Sur toutes les images, Edouard Philippe se marre. Cela fait partie du personnage, mais Emmanuel Macron est en plein stand-up devant la majorité réunie à la Maison de l'Amérique latine mardi dernier, et le Premier ministre goûte apparemment au discours présidentiel, aussi guerrier soit-il. «Les valeurs qui nous ont conduits là, ce n'est pas la République des fusibles, ce n'est pas la République de la haine, celle qui fait trinquer un fonctionnaire ici, un collaborateur là», vitupère le chef de l'Etat. Pas de «République des fusibles». Soit, en filigrane, un satisfecit présidentiel implicite et un renouvellement de bail explicite après une année dense en polémiques se terminant par le feu d'artifice Benalla.
Grand oral
Depuis le début de l'affaire, Philippe a tout du paratonnerre. Dès le lendemain de la parution de l'enquête du Monde et alors que les ministres ont reçu la consigne de l'Elysée de ne faire aucun commentaire, c'est le Premier ministre qui se coltine la colère de l'opposition, au Sénat. «Cette affaire est aux mains de la justice et c'est très bien ainsi», déclare-t-il posément, refusant d'entrer dans les détails. Au total, en deux semaines, il aura répondu à 17 questions parlementaires sur l'affaire Benalla, selon le décompte de Matignon. «Le Premier ministre a été irréprochable», explique-t-on dans l'entourage du chef de l'Etat à la veille du grand oral d'Edouard Philippe devant l'Assemblée. Même l'agacement présidentiel naissant face à la cote d'amour d'Edouard Philippe chez les maires LR semble dissipé. En réalité, même si le Premier ministre a été de toutes les réunions de crise du premier week-end, cette affaire atteint le premier cercle macroniste. Ces «Mormons» qui ont fait la campagne avec Macron dont Philippe n'a jamais fait partie. Il s'est prudemment tenu à l'écart sur le fond, s'échappant même vers les routes du Tour de France pour réaliser «un rêve d'enfant». Son déplacement n'était pas sur commande présidentielle et Matignon a même pensé à l'annuler vu la tourmente. «Mais on a décidé que la vie des Français devait continuer et que lui avait été assez "enfermé" rue de Varenne», entre les évaluations des ministres et les arbitrages budgétaires, explique un de ses conseillers.
Tétanie
De fait, la mitraille politique est venue d'un trio de macronistes pur jus, de Castaner à Griveaux en passant par Schiappa, les poids lourds de l'équipe gouvernementale restant à l'écart. «Cela donnait le sentiment que le petit clan de la campagne présidentielle se refermait sur lui-même, analyse à froid un conseiller ministériel. Il aurait fallu faire tout l'inverse : monter une stratégie de com avec tout le monde. Mais pour sortir dans les médias, il faut avoir quelque chose à dire. Et là, on n'avait rien.» Ce qui n'incite pas à partir au feu, même pour essayer de l'éteindre. L'interview de Bayrou appelant au calme a d'ailleurs souligné, en creux, cette absence de cador en première ligne, une faiblesse du macronisme.

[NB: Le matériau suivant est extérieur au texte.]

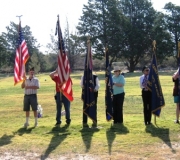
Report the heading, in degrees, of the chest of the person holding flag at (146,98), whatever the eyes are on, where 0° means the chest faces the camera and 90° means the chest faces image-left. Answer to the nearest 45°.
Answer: approximately 315°

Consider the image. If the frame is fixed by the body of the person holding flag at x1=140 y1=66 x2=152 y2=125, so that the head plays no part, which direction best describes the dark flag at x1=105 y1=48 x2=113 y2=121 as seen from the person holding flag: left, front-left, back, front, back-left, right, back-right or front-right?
back-right

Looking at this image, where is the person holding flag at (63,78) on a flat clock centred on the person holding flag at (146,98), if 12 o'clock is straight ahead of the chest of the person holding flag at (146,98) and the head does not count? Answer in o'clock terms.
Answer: the person holding flag at (63,78) is roughly at 4 o'clock from the person holding flag at (146,98).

Entre le Président et le Premier ministre, même si Emmanuel Macron a mis les bouchées doubles passée la tétanie initiale, on est loin de l'incongruité de l'époque Sarkozy-Fillon, où le premier occupait tout l'espace et le second se planquait. Pour le sénateur marcheur François Patriat, «il y a d'un côté le respect de Macron pour son Premier ministre et de l'autre l'élégance de Philippe qui reste dans son rôle». D'où des cotes sondagières totalement liées, clouées au plancher pour l'instant : les 80 km/h ont fait reculer Philippe au printemps, Macron accuse le coup au creux de l'été avec l'affaire Benalla. Sans l'esquiver, le Premier ministre, qui a bossé son discours ce week-end au Havre, a l'intention de «replacer l'église au cœur du village» mardi, une des expressions fétiches de la majorité pour dire qu'il faut recentrer le débat sur les vraies priorités. «Il veut remettre l'affaire à sa juste mesure, se confronter aux oppositions et parler du boulot effectué depuis un an, fait valoir un de ses proches. En vrai, c'est une occasion en or qui nous est présentée.»